The Wild Hunt
Director: Alexandre Franchi
Stars: Ricky Mabe, Mark Anthony Krupa, Trevor Hayes
This is one of those movies that Netflix recommended for me. I hadn’t heard of it before and chose not to read the synopsis and jump right in based on the box art alone. The film opened with a wild band of Celts kidnapping a princess. A Viking warrior witnesses this and returns to plead with a king to rescue the princess. A fight between the Viking and the Norman king ensues and they attack each other – battling for the crown. The Viking claims the crown only to have the king raise up and say:
King: No fair man, I hit you twice. You’re dead!
Viking: No, I have this magical cloak of power.
King: No fucking way man. Gimme back my crown.
Yes, The Wild Hunt is not a period piece at all – it’s a film about LARPing. For those that don’t know, LARP stands for Live Action RolePlay. For people who want to go beyond the imaginative realm of tabletop gaming – LARPing offers a community of people who occasionally dress up and become their character – playing out their fantasy in a “realistic” setting. You ever play pretend as a child where a broomstick is a mighty sword and your friend is the evil wizard guarding a stolen princess? Well the LARPing community is made up of adults who still play pretend. While this community has been explored in movies before, it’s usually in either a farcical manner (Role Models) or in some unnecessarily preachy “these people are EVIL” kind of way (Mazes & Monsters, any Crime TV show). The Wild Hunt presents the serious topic from a dark and realistic perspective.
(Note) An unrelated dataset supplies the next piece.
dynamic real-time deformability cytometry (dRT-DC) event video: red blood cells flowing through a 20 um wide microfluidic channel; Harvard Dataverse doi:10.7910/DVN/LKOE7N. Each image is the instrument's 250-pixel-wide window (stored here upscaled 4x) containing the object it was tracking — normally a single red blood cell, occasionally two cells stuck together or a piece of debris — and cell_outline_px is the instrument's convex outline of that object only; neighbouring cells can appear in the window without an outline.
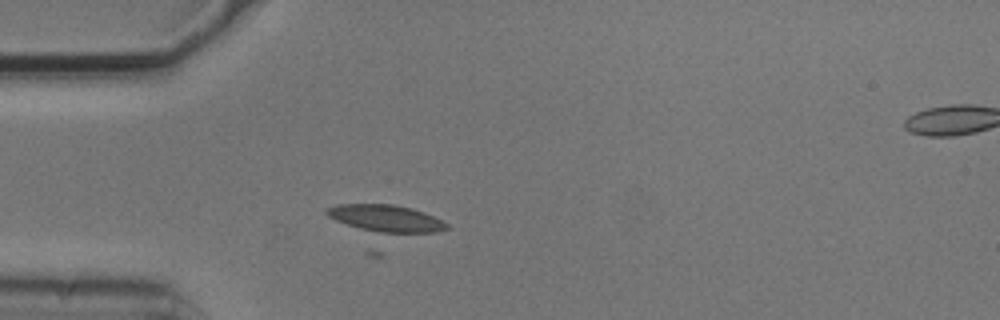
{"species": "common noctule bat (a hibernating species)", "species_latin": "Nyctalus noctula", "temperature_condition": "cold", "stored_images_in_passage": 4, "segment_of_instrument_passage": [1, 2], "camera_frame_rate_fps": 3000, "um_per_image_px": 0.085, "animal": {"sex": "male", "body_mass_g": 20.5, "forearm_length_mm": 52.5}, "frame": {"image": 1, "passage_image": 3, "time_ms": 0.667, "image_size_px": [1000, 320], "cell_outline_px": [[448, 228], [436, 232], [380, 232], [360, 228], [336, 220], [328, 216], [324, 212], [324, 208], [336, 204], [392, 204], [412, 208], [424, 212], [444, 220], [448, 224]], "centroid_in_image_um": [32.8, 18.53], "position_along_channel_um": 52.2, "area_um2": 18.67}}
The film’s main protagonist is Erik (Ricky Mabe) who is left alone to take care of his dying father while his brother Bjorn (Mark Anthony Krupa) and his girlfriend Lynn spend every weekend in the wilderness immersed in their role-playing game. It’s hard for them to get away, Bjorn is, after all, the leader of the Viking clan while Lynn is the fabled Princess Evlynia. That’s pretty much all there is for the first half of the movie – the damn boring half. It’s just Erik moping around his house and crying while imagining his girlfriend in all kinds of LARP orgies. This is occasionally interrupted by Bjorn wandering through a Renn fest village and shouting about Norse gods.
After over 30 minutes of NOTHING – Erik decides to drive up to the LARP event and bring his girlfriend home. Of course his refusal to play this game in character and drag away a vital member of their fantasy/drama causes a huge rift in this community. True to reality, these LARP folk take their game VERY seriously. If you’re interested to find out just how serious the LARPers take their trade, check out The Spoony Experiment (Noah Antwiler) and his show Counter Monkey as he talks about the role-playing community. The Wild Hunt does take an interesting and a dark turn as these people get SERIOUS about their game.
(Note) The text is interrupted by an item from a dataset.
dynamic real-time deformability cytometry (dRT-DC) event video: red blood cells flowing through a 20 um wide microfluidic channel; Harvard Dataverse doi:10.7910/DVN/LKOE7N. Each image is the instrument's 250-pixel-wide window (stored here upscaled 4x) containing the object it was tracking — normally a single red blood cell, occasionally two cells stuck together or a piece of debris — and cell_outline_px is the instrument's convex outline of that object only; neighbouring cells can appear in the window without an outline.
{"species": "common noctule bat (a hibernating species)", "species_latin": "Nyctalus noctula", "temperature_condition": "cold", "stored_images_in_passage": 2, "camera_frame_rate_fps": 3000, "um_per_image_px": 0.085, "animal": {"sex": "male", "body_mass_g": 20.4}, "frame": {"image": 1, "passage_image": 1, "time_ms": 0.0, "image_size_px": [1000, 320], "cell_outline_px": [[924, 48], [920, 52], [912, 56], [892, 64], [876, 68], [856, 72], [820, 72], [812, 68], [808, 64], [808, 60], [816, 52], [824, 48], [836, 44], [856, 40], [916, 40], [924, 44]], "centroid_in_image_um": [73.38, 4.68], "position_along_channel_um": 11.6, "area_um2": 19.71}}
If you’ve got the patience to stick through the boring half of this Canadian LARPing movie it is eventually worth it. The Wild Hunt is a SLOW movie with a decent payoff – though it doesn’t quite make it worth it. It’s a good enough movie when it finally does end – but is it worth the wait? Well, I wasn’t really attached to the characters and was only watching the movie because I had nothing better to do at the moment so.. No, not in my opinion. There’s simply not enough happening to keep interest in this movie going. I appreciate the novelty of a more realistic view of the LARP community but that dies down rather quickly. In short, The Wild Hunt is an overlong and tedious movie that eventually rises to the level of “Well, that wasn’t too bad.”